» **Document extract**:
::::

HAMBURG, Germany, July 7, 2017 (LifeSiteNews) – Multiple European media outlets are reporting that President Trump will have a private meeting with UK Prime Minister Theresa May about the fate of Charlie Gard, the baby ordered off life support against his wishes.

Trump and May are at the G20 summit, which is yesterday and today. The Daily Mail reported that the White House requested a one-on-one meeting between May and Trump. May is “braced for a grilling…on saving Charlie Gard” on Thursday, according to the Daily MailThe Independent wrote that Trump is “reportedly planning to confront Theresa May.”  

May said she's “confident” that the hospital fighting in court to remove the 11-month-old's life support is taking his “well-being” into consideration.

Trump, citing Pope Francis, said the U.S. would be “delighted” to help Charlie.

Thirty-seven members of European Parliament signed an open letter to May demanding Charlie be allowed to receive care.

::::

» **Tasks and exercises**:
- 1) Write out the Charlie Gard news report from "HAMBURG, Germany, July" to "to help Charlie.".
- 2) Continue the Charlie Gard news report after its final sentence.
The entries are not needed for any of this work.

» **Extracted entries**:
::::

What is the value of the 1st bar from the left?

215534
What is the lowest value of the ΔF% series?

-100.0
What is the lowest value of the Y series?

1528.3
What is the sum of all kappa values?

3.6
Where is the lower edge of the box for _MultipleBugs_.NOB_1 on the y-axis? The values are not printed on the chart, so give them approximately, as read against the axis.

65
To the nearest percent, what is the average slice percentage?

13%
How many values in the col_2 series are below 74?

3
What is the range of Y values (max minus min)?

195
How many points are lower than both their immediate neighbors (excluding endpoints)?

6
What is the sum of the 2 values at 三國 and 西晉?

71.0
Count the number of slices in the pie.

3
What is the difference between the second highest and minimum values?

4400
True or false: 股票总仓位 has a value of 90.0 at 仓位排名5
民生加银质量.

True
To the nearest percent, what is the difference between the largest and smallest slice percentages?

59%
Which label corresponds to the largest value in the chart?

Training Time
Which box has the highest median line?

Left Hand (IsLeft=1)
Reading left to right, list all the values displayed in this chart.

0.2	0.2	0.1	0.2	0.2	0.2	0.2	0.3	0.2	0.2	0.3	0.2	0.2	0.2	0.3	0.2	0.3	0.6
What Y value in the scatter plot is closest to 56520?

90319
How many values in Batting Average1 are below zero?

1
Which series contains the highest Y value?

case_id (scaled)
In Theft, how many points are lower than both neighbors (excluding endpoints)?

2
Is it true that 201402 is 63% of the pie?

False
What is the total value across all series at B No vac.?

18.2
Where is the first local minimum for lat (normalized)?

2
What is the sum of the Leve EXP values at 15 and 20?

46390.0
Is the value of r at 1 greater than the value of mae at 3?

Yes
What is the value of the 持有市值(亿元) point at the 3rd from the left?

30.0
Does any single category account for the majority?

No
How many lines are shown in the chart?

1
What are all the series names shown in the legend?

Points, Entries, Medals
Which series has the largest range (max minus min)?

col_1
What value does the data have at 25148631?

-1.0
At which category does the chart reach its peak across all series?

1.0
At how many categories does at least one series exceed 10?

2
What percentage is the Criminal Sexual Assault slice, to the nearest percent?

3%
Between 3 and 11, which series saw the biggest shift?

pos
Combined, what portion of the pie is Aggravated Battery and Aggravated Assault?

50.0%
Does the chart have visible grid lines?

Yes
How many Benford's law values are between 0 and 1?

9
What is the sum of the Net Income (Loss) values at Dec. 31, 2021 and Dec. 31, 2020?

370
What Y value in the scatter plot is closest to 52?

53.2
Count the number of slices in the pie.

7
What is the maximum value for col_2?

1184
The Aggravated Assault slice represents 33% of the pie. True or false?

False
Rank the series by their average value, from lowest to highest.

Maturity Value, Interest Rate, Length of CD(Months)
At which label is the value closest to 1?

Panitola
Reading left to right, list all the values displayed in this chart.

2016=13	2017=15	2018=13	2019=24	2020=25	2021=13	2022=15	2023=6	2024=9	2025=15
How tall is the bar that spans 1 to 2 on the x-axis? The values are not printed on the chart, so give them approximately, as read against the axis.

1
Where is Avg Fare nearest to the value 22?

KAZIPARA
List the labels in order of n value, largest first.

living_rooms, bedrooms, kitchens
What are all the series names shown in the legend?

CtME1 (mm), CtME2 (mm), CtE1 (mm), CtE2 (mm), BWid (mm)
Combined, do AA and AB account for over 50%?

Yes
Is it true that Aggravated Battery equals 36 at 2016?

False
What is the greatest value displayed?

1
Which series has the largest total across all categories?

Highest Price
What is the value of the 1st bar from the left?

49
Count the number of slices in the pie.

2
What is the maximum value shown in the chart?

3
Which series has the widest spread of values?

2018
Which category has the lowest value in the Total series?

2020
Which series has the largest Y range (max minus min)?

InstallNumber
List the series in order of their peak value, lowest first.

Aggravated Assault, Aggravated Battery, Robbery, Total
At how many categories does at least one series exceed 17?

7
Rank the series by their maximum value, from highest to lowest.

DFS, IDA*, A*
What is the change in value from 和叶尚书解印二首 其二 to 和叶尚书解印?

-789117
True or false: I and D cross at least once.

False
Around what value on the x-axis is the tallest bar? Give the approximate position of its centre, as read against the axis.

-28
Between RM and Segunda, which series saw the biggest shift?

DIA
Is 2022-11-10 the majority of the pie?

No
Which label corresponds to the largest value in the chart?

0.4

::::

» **Expected results**:
- 1)
HAMBURG, Germany, July 7, 2017 (LifeSiteNews) – Multiple European media outlets are reporting that President Trump will have a private meeting with UK Prime Minister Theresa May about the fate of Charlie Gard, the baby ordered off life support against his wishes.

Trump and May are at the G20 summit, which is yesterday and today. The Daily Mail reported that the White House requested a one-on-one meeting between May and Trump. May is “braced for a grilling…on saving Charlie Gard” on Thursday, according to the Daily MailThe Independent wrote that Trump is “reportedly planning to confront Theresa May.”  

May said she's “confident” that the hospital fighting in court to remove the 11-month-old's life support is taking his “well-being” into consideration.

Trump, citing Pope Francis, said the U.S. would be “delighted” to help Charlie.

- 2)
Removing Charlie from life support against his parents' wishes “infringes Europe’s most fundamental values, particularly the right to life, the right to human dignity and personal integrity,” they wrote.

The Daily Mail reported that the White House has spoken to UK Health Minister Jeremy Hunt, to whom the open letter was also addressed.

Pro-lifers have protested the fate courts handed Charlie at Buckingham Palace and as of last night, the British embassy in Washington, D.C. Today several major American pro-life groups held a press conference to pray for and offer support to Charlie.

“The idea that a government may override and block parents’ decisions about the care for a child is horrifying,” leaders of the Susan B. Anthony List, March for Life, Concerned Women for America, Americans United for Life, and Students for Life of America said in a joint statement. “It is chilling that the UK court is allowing the London hospital to deny the family this option, or even the option to bring Charlie to spend his last hours at home. Our two nations have a proud and enduring history of protecting individual rights and respecting home and family.”

“We strongly support the offer of our government to assist Charlie and his parents in this exercise of their natural rights,” they said.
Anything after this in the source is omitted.